◆ Assignment ◆
Reproduce the opening lines of the records exactly, up to and including the line in which "Wholesale Domestic. Known" occurs.

(Saved entries)
────────────────

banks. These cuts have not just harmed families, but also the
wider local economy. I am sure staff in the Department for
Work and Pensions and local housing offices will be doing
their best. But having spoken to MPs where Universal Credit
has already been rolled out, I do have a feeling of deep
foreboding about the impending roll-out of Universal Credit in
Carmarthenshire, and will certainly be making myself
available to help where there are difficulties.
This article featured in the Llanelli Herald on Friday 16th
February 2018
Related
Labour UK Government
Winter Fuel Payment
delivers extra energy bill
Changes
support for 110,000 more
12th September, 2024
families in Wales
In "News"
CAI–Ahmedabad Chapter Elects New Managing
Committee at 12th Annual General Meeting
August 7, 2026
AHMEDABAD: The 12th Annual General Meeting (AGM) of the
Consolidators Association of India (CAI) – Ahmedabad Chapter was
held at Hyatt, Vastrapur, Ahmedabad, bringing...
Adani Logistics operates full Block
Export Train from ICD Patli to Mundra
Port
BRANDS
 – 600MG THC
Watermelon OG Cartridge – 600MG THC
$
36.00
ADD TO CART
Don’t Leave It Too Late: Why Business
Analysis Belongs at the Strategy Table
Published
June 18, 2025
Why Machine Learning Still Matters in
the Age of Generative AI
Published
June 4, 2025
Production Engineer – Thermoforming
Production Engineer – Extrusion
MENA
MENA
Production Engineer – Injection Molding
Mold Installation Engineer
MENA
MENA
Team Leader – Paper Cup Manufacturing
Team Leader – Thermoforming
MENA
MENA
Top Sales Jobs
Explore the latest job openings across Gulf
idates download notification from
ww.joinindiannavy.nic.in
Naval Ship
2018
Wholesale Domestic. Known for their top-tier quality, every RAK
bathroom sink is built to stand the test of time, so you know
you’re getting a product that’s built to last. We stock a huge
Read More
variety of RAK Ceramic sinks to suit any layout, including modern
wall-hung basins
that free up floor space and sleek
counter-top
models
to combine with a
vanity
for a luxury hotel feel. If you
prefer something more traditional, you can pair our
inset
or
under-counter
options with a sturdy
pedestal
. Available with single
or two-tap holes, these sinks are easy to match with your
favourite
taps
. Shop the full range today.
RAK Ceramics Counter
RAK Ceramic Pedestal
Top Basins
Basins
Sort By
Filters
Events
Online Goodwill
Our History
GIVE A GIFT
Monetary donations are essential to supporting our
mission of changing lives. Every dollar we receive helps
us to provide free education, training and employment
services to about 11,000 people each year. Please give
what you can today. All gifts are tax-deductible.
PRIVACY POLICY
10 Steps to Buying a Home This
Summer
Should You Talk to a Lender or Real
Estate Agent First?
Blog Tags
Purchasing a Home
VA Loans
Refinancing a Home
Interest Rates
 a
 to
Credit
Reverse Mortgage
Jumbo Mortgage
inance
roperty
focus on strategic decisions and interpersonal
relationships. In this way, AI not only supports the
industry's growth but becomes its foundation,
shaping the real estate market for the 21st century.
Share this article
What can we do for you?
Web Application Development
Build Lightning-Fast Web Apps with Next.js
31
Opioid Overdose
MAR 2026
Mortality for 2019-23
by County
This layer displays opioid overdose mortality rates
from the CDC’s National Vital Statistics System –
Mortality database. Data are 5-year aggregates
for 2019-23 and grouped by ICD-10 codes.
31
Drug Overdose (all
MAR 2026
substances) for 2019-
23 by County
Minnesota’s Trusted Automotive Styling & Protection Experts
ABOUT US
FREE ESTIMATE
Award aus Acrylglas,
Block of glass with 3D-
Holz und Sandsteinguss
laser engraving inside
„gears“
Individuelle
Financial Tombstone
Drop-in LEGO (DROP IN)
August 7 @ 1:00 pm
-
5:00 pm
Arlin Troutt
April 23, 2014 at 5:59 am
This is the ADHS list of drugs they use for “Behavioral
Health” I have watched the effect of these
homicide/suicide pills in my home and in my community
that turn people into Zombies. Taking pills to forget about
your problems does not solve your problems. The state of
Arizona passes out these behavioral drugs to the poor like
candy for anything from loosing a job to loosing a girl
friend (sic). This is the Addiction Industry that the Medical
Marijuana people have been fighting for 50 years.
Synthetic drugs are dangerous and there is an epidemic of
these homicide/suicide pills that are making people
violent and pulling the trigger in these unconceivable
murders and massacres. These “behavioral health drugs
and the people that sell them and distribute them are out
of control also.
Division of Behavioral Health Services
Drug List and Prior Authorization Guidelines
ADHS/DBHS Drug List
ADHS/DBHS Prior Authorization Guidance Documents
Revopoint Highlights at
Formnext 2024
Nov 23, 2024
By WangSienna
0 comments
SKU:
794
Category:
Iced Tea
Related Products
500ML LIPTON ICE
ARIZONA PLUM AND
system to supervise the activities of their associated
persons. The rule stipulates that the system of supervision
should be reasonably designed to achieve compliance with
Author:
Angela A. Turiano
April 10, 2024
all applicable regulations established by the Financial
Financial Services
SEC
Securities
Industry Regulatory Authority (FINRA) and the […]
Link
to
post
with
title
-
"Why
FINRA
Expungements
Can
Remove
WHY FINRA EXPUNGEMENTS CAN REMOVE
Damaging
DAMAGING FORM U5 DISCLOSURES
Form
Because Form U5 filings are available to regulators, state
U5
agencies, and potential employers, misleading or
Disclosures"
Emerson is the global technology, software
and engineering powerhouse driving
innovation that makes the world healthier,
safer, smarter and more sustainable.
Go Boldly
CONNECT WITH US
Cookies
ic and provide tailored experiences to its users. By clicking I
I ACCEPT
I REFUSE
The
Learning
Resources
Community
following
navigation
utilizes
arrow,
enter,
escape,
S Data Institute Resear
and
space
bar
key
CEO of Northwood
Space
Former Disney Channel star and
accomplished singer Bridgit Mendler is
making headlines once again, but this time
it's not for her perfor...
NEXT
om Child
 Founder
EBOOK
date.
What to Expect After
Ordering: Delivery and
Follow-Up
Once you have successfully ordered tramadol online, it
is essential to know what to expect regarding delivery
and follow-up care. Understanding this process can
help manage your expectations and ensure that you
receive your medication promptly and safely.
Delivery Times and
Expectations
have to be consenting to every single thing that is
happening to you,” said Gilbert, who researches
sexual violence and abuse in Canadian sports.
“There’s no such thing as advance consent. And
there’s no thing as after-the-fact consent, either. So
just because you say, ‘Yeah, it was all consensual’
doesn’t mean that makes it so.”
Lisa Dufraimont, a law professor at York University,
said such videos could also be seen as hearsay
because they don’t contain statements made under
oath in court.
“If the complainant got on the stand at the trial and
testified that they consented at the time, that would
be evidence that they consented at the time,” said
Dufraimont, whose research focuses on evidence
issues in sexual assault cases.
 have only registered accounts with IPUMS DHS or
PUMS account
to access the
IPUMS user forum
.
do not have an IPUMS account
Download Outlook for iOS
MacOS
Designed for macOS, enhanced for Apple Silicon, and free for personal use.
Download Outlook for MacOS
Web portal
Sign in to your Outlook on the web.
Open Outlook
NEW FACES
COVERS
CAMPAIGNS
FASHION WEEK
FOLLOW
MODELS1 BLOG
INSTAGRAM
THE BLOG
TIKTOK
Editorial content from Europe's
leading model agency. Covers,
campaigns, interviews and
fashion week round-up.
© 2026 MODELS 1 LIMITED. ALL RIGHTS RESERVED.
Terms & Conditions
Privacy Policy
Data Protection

────────────────

◆ Reply to the task ◆
banks. These cuts have not just harmed families, but also the
wider local economy. I am sure staff in the Department for
Work and Pensions and local housing offices will be doing
their best. But having spoken to MPs where Universal Credit
has already been rolled out, I do have a feeling of deep
foreboding about the impending roll-out of Universal Credit in
Carmarthenshire, and will certainly be making myself
available to help where there are difficulties.
This article featured in the Llanelli Herald on Friday 16th
February 2018
Related
Labour UK Government
Winter Fuel Payment
delivers extra energy bill
Changes
support for 110,000 more
12th September, 2024
families in Wales
In "News"
CAI–Ahmedabad Chapter Elects New Managing
Committee at 12th Annual General Meeting
August 7, 2026
AHMEDABAD: The 12th Annual General Meeting (AGM) of the
Consolidators Association of India (CAI) – Ahmedabad Chapter was
held at Hyatt, Vastrapur, Ahmedabad, bringing...
Adani Logistics operates full Block
Export Train from ICD Patli to Mundra
Port
BRANDS
 – 600MG THC
Watermelon OG Cartridge – 600MG THC
$
36.00
ADD TO CART
Don’t Leave It Too Late: Why Business
Analysis Belongs at the Strategy Table
Published
June 18, 2025
Why Machine Learning Still Matters in
the Age of Generative AI
Published
June 4, 2025
Production Engineer – Thermoforming
Production Engineer – Extrusion
MENA
MENA
Production Engineer – Injection Molding
Mold Installation Engineer
MENA
MENA
Team Leader – Paper Cup Manufacturing
Team Leader – Thermoforming
MENA
MENA
Top Sales Jobs
Explore the latest job openings across Gulf
idates download notification from
ww.joinindiannavy.nic.in
Naval Ship
2018
Wholesale Domestic. Known for their top-tier quality, every RAK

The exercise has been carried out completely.